++++ Task material ++++
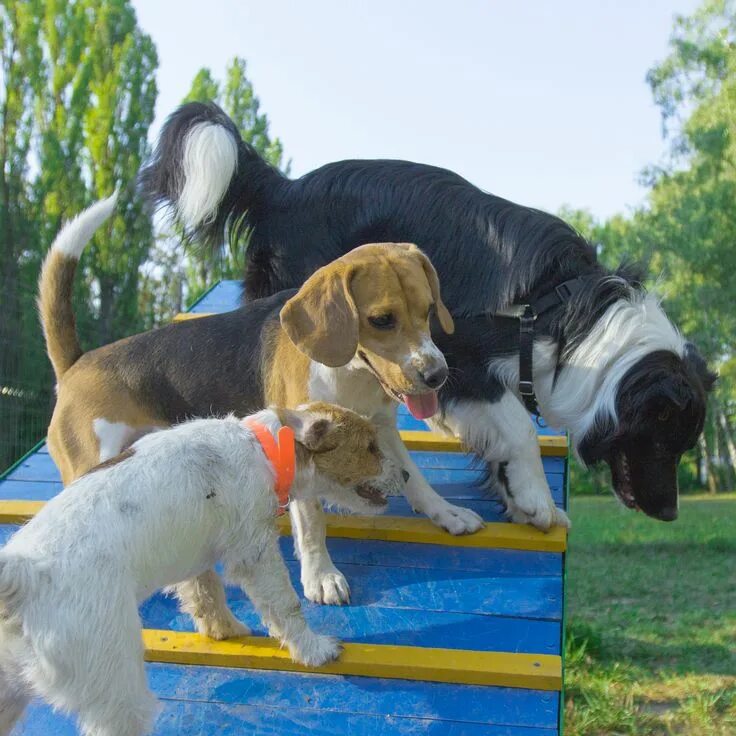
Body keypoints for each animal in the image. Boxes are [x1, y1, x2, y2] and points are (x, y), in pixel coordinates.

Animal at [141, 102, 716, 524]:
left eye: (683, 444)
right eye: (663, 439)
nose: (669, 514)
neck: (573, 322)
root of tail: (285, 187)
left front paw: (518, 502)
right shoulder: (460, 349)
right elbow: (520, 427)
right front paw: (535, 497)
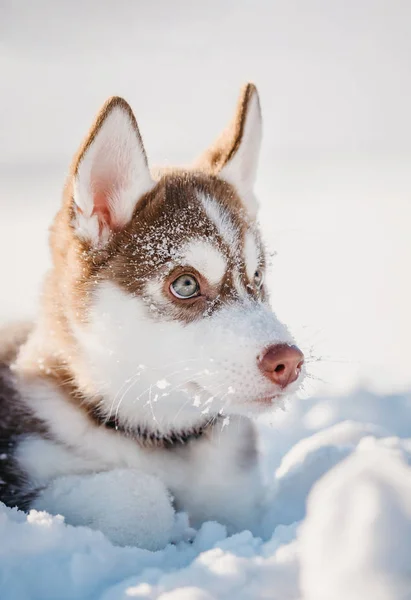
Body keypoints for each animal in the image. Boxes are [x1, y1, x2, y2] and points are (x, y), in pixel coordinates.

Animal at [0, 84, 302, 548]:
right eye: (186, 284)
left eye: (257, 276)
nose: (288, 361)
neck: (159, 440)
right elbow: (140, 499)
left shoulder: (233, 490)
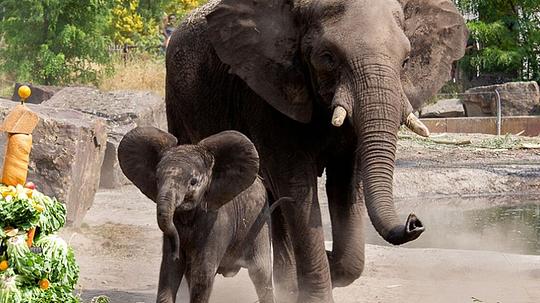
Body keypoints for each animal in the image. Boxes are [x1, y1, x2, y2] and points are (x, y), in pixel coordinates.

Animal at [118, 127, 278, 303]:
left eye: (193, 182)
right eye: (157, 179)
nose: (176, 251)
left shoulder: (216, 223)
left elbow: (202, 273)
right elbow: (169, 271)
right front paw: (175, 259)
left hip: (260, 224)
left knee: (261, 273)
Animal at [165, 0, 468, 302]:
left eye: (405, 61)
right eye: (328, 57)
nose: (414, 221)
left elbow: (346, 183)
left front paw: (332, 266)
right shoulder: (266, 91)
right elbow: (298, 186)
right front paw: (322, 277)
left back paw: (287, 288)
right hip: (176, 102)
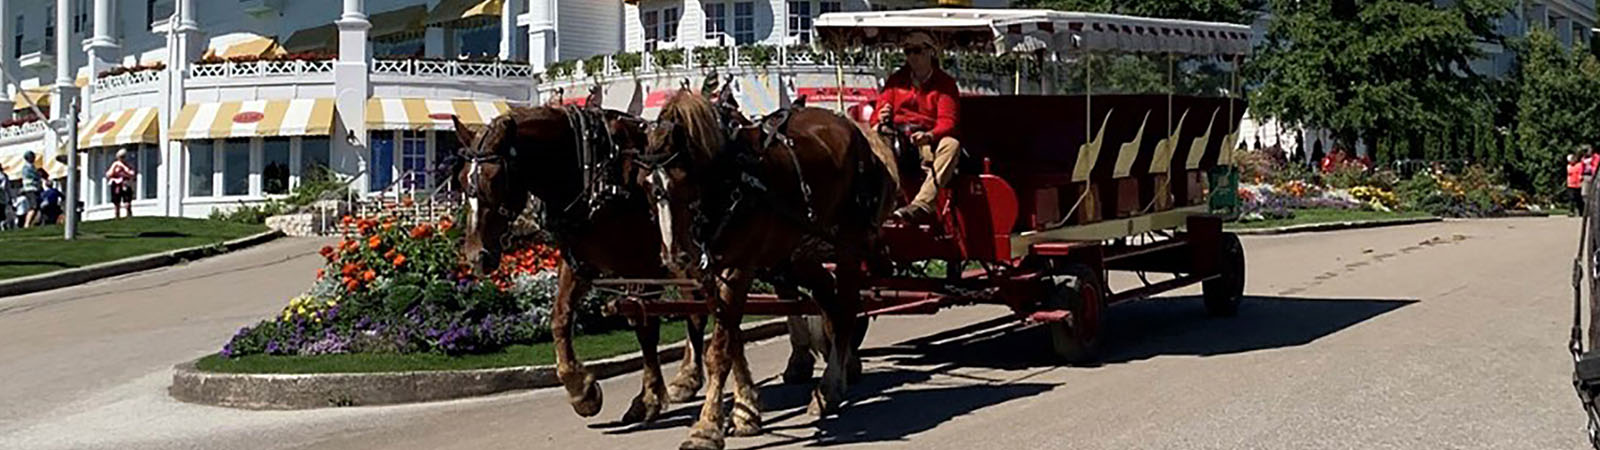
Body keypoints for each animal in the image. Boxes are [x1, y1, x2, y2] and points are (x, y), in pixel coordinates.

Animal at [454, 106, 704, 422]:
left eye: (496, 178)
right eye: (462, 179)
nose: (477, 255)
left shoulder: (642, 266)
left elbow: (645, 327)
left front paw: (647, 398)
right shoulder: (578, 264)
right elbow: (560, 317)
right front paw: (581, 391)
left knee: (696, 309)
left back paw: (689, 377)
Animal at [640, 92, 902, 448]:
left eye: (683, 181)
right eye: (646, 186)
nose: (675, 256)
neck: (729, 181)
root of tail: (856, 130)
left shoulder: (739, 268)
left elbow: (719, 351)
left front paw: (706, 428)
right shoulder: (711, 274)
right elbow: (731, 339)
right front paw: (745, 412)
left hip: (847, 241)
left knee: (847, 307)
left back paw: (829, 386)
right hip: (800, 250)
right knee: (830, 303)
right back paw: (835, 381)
++++
++++ Task material ++++
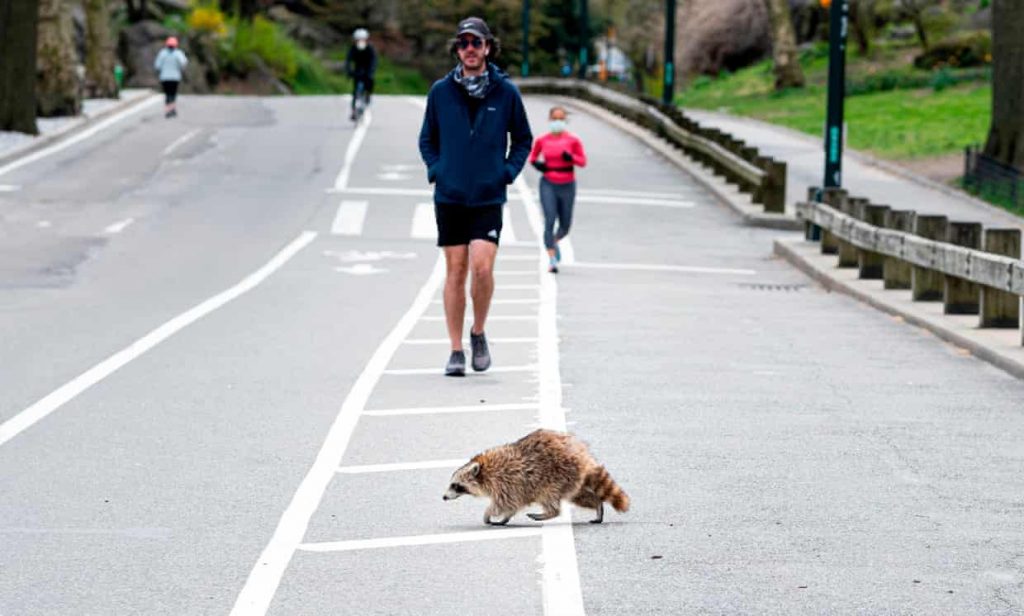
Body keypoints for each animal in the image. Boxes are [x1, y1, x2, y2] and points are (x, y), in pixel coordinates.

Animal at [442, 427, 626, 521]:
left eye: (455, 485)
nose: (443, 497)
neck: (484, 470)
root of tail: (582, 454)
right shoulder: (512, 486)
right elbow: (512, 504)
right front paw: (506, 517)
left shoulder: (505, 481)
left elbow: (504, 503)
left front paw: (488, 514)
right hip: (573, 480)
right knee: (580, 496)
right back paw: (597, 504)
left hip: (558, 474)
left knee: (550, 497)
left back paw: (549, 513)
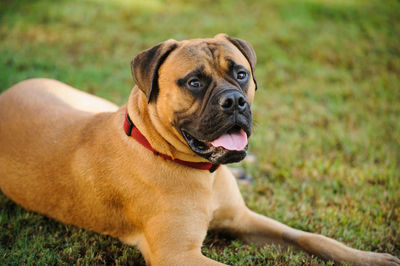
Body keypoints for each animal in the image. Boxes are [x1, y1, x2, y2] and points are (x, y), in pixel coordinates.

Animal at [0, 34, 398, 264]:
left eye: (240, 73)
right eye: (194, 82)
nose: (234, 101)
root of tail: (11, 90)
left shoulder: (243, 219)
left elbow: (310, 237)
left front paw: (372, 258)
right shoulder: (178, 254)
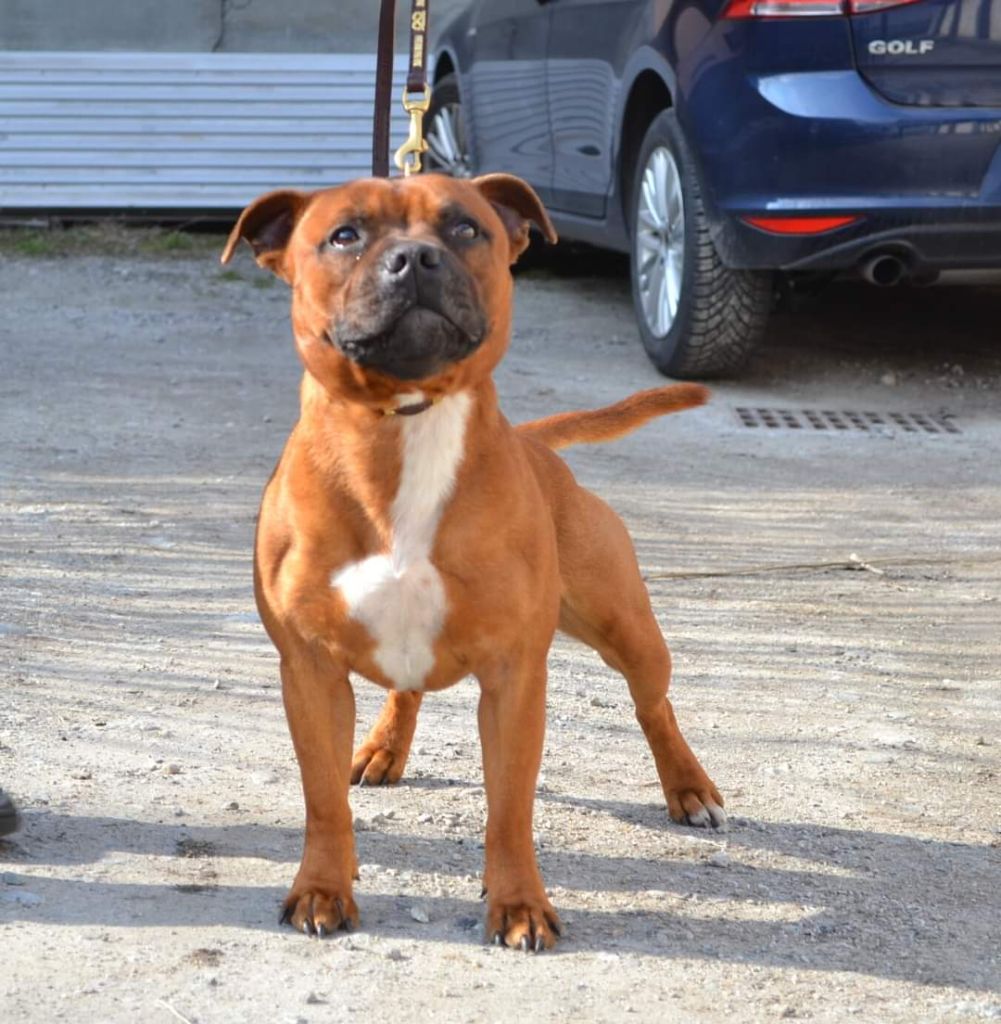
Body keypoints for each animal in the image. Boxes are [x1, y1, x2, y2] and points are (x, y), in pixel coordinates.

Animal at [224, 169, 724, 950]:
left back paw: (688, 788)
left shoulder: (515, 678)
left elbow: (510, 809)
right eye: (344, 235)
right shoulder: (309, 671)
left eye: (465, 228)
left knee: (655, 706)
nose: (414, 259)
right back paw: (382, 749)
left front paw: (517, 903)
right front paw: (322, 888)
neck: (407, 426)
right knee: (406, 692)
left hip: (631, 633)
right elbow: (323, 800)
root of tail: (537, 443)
++++
++++ Task material ++++
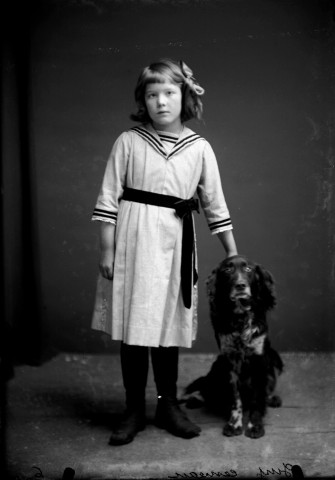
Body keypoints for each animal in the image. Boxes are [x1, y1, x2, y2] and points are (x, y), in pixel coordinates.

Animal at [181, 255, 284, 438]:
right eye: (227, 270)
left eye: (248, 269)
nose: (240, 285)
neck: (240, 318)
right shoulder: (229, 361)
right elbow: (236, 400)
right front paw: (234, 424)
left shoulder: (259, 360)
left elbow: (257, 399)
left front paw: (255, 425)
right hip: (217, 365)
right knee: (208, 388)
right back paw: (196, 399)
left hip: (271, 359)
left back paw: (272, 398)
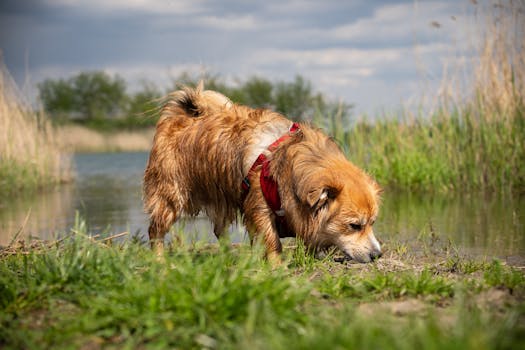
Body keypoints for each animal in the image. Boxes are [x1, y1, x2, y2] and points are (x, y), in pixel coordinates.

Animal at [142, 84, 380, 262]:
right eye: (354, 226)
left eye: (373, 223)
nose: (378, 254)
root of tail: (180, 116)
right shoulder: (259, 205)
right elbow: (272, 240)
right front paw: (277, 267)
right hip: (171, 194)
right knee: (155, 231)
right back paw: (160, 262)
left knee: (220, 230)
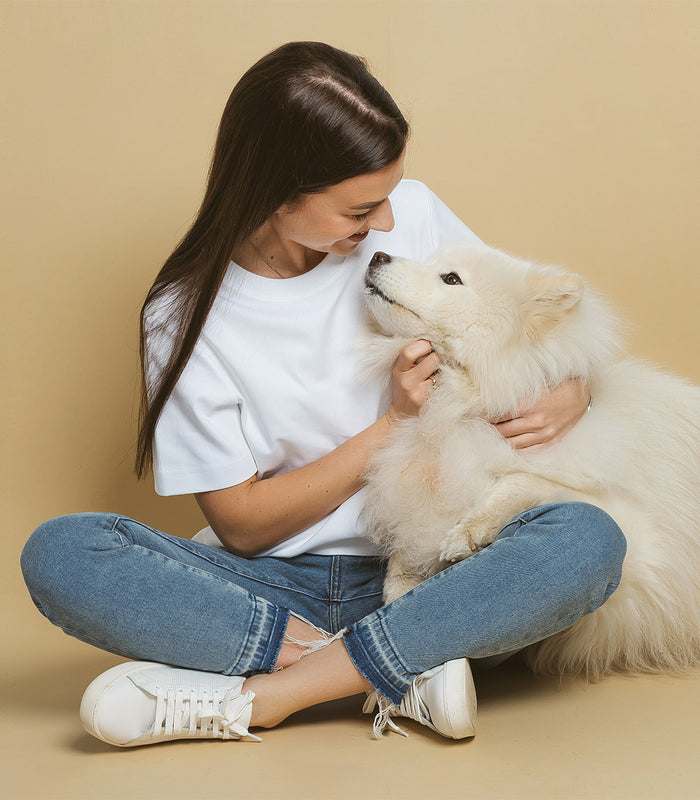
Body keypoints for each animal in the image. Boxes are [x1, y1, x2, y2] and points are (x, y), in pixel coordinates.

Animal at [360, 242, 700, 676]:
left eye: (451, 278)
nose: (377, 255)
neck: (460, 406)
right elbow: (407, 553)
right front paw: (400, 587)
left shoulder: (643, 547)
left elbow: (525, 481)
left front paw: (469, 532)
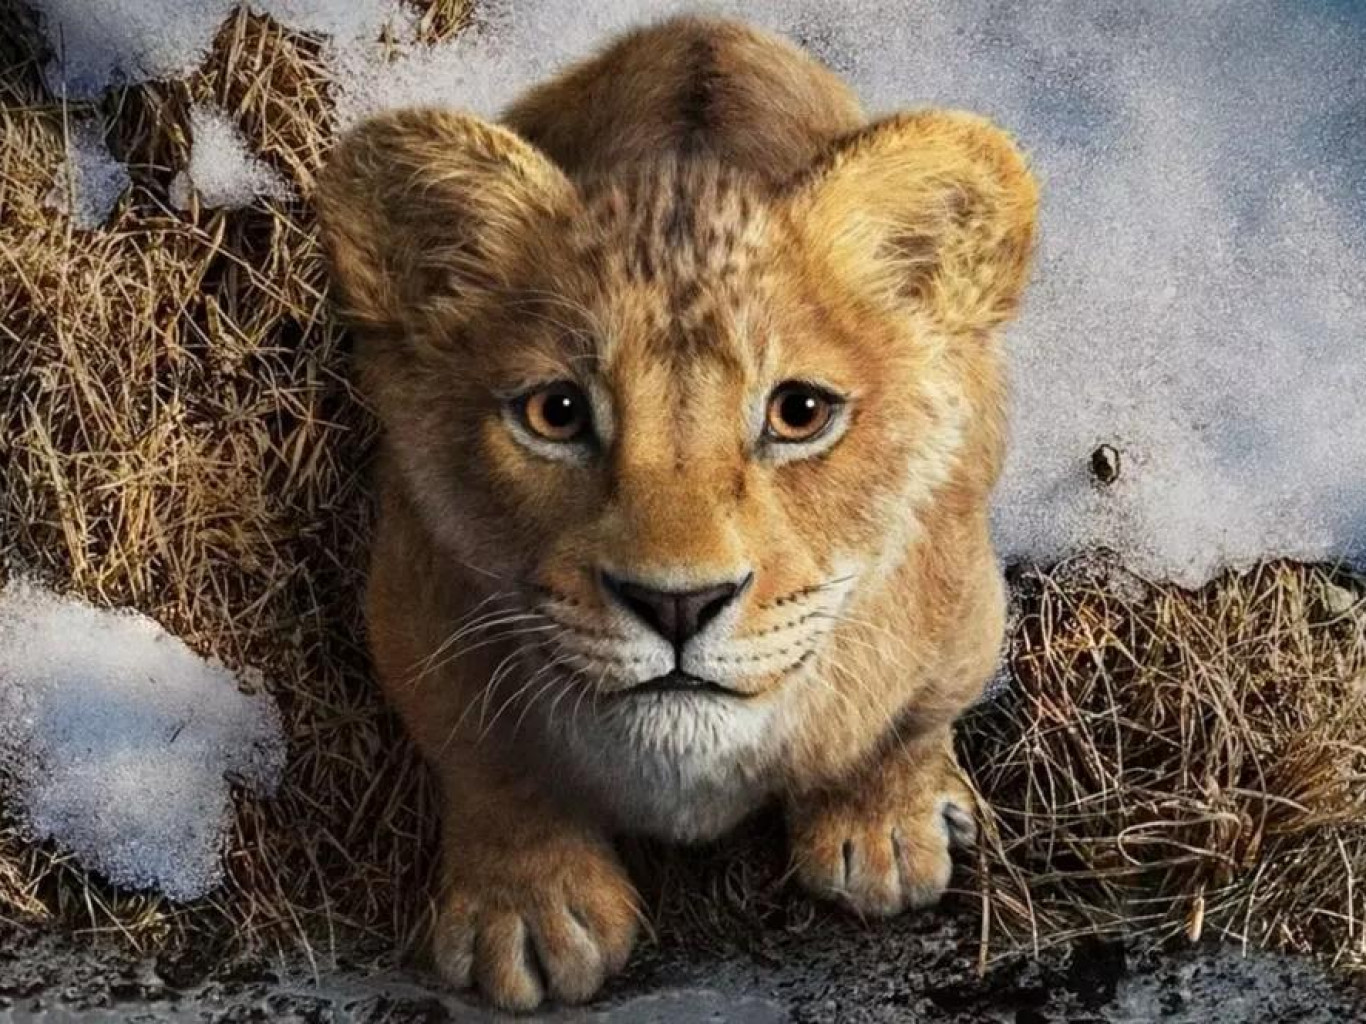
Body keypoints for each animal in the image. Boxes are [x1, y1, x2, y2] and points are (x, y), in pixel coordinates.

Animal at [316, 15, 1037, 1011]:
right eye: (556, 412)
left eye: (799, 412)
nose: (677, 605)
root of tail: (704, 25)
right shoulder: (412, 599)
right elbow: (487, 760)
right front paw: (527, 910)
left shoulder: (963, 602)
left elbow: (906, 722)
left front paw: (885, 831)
++++
## Assignment
Every line above from the line with "right front paw: (506, 517)" to the line with "left back paw: (549, 513)", both included, must be reproduced exactly, and no other line may appear.

## Answer box
right front paw: (506, 517)
left shoulder: (505, 481)
left elbow: (504, 503)
left front paw: (488, 514)
right hip: (573, 480)
right knee: (580, 496)
right back paw: (597, 504)
left hip: (558, 474)
left knee: (550, 497)
left back paw: (549, 513)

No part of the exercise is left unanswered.